Par acte notarié en date du 21 juin 2002, M. [A] [D] avait fait donation à son fils M. [R] [D] de la nue-propriété d'une maison à usage d'habitation située à Aguessac. Cette donation a été consentie par préciput et hors part et par suite avec dispense de rapport à la succession du donateur.
Par testament olographe en date du 27 juin 2002, M. [A] [D] avait légué par préciput et hors part à son fils M. [R] [D] l'intégralité du mobilier meublant dépendant de sa succession.
Maître [Z], notaire à Ussel (Corrèze), a établi un procès-verbal de dires et difficultés le 26 mars 2011, les héritiers ne parvenant pas à un règlement amiable de la succession de [A] [D].
Après assignation en date du 11 septembre 2012 aux fins de liquidation partage de la succession de M. [A] [D], Mme [N] [D] est décédée le 10 novembre 2013.
M. [M] [I], son conjoint survivant, et sa fille Mme [B] [I] épouse [E], ont poursuit la procédure au nom et pour le compte de celle-ci.
Par jugement en date du 6 juin 2014, aujourd'hui définitif, le tribunal de grande instance de Rodez a :
- ordonné le partage judiciaire des successions [V] et de la communauté ayant existé entre les époux,
- désigné pour y procéder, maître [U] [H], notaire,
- jugé que la somme de 6 000 € par chèque du 9 octobre 2002 libellé au nom de M. [Y] [K] [D] devra être rapportée à la succession de M. [A] [D],
- jugé qu'il n'y a pas lieu à rapport à la succession de la somme de 9 500 € donnée
par M. [A] [D] à Mme [J] [D], sa petite fille, par chèque du 24 janvier 2005,
- débouté les consorts [F] de leur demande de rapport à la succession de [A] [D] des sommes résultant de la succession de Mme [L] [P] au titre de la créance de quasi-usufruit,
- rejeté la demande d'indemnité d'occupation relative à ce bien immobilier telle que formulée par les consorts [F] ,
- ordonné une expertise confiée M. [K] [O] avec mission de décrire et d'évaluer les biens d'Aguessac et d'en déterminer la valeur vénale actuelle en fonction de leur état à la date du 21 juin 2002 date de la donation en nue-propriété à M. [R] [D].

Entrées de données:

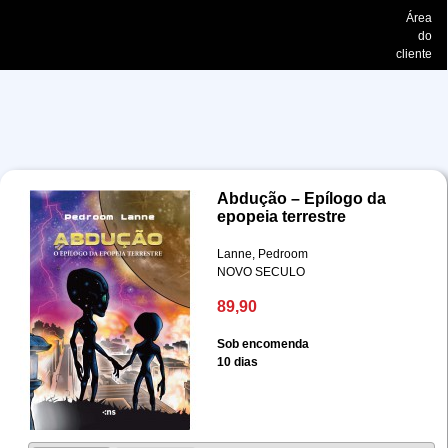
Área
do
cliente
Abdução – Epílogo da
epopeia terrestre
Lanne, Pedroom
NOVO SECULO
89,90
Sob encomenda
10 dias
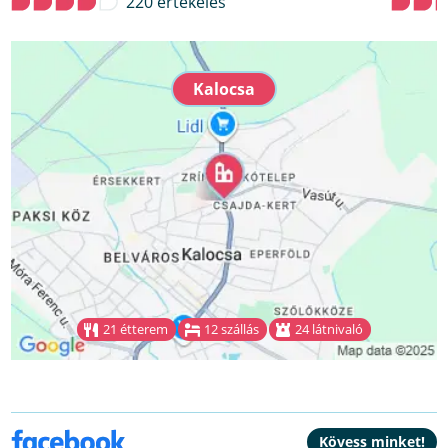
220 értékelés
Kalocsa
21 étterem
12 szállás
24 látnivaló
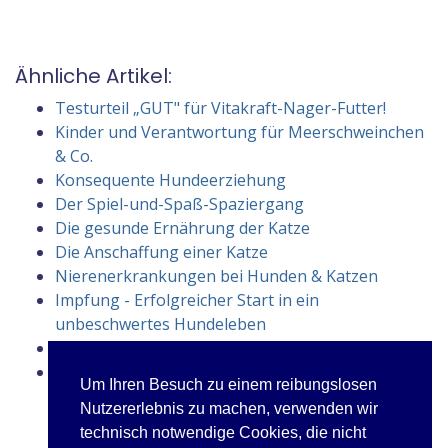
Ähnliche Artikel:
Testurteil „GUT" für Vitakraft-Nager-Futter!
Kinder und Verantwortung für Meerschweinchen
& Co.
Konsequente Hundeerziehung
Der Spiel-und-Spaß-Spaziergang
Die gesunde Ernährung der Katze
Die Anschaffung einer Katze
Nierenerkrankungen bei Hunden & Katzen
Impfung - Erfolgreicher Start in ein
unbeschwertes Hundeleben
Heiße Tipps für kalte Schnauzen
Die Hunde-Vergiftungsversicherung
Um Ihren Besuch zu einem reibungslosen
Nutzererlebnis zu machen, verwenden wir
technisch notwendige Cookies, die nicht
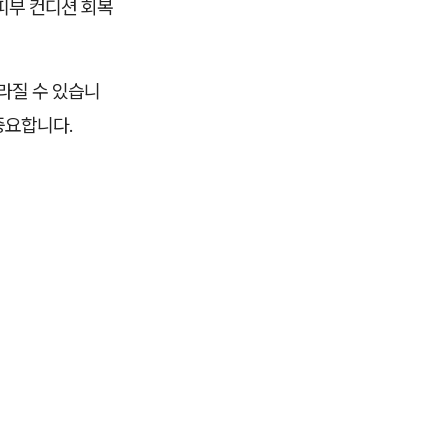
피부 컨디션 회복
라질 수 있습니
중요합니다.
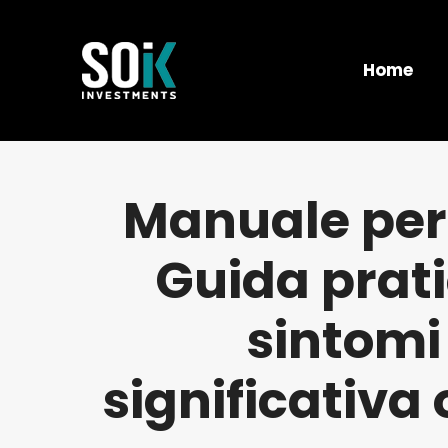
Home
Manuale per 
Guida prati
sintomi 
significativa 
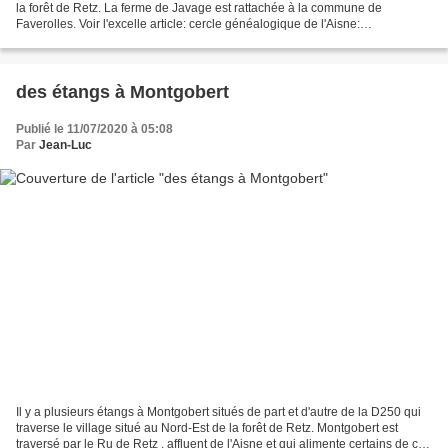
la forêt de Retz. La ferme de Javage est rattachée à la commune de
Faverolles. Voir l'excelle article: cercle généalogique de l'Aisne:
monographie de la commune de Faverolles...
des étangs à Montgobert
Publié le 11/07/2020 à 05:08
Par
Jean-Luc
Il y a plusieurs étangs à Montgobert situés de part et d'autre de la D250 qui
traverse le village situé au Nord-Est de la forêt de Retz. Montgobert est
traversé par le Ru de Retz , affluent de l'Aisne et qui alimente certains de ces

▶ _CONSIGNES DE L'EXERCICE_:
(1) Recopiez à l'identique le passage de l'extrait sur la succession qui commence par « Par acte notarié » et se poursuit jusqu'à « de sa succession. » inclus.
(2) Dans la liste, reprenez les lignes depuis celle qui contient « la forêt de Retz. La » jusqu'à la fin de la liste, en remplaçant « étangs » par « bassins » et sans rien modifier d'autre.

▶ _RÉPONSES CI-DESSOUS_:
(1)
Par acte notarié en date du 21 juin 2002, M. [A] [D] avait fait donation à son fils M. [R] [D] de la nue-propriété d'une maison à usage d'habitation située à Aguessac. Cette donation a été consentie par préciput et hors part et par suite avec dispense de rapport à la succession du donateur.
Par testament olographe en date du 27 juin 2002, M. [A] [D] avait légué par préciput et hors part à son fils M. [R] [D] l'intégralité du mobilier meublant dépendant de sa succession.

(2)
la forêt de Retz. La ferme de Javage est rattachée à la commune de
Faverolles. Voir l'excelle article: cercle généalogique de l'Aisne:
monographie de la commune de Faverolles...
des bassins à Montgobert
Publié le 11/07/2020 à 05:08
Par
Jean-Luc
Il y a plusieurs bassins à Montgobert situés de part et d'autre de la D250 qui
traverse le village situé au Nord-Est de la forêt de Retz. Montgobert est
traversé par le Ru de Retz , affluent de l'Aisne et qui alimente certains de ces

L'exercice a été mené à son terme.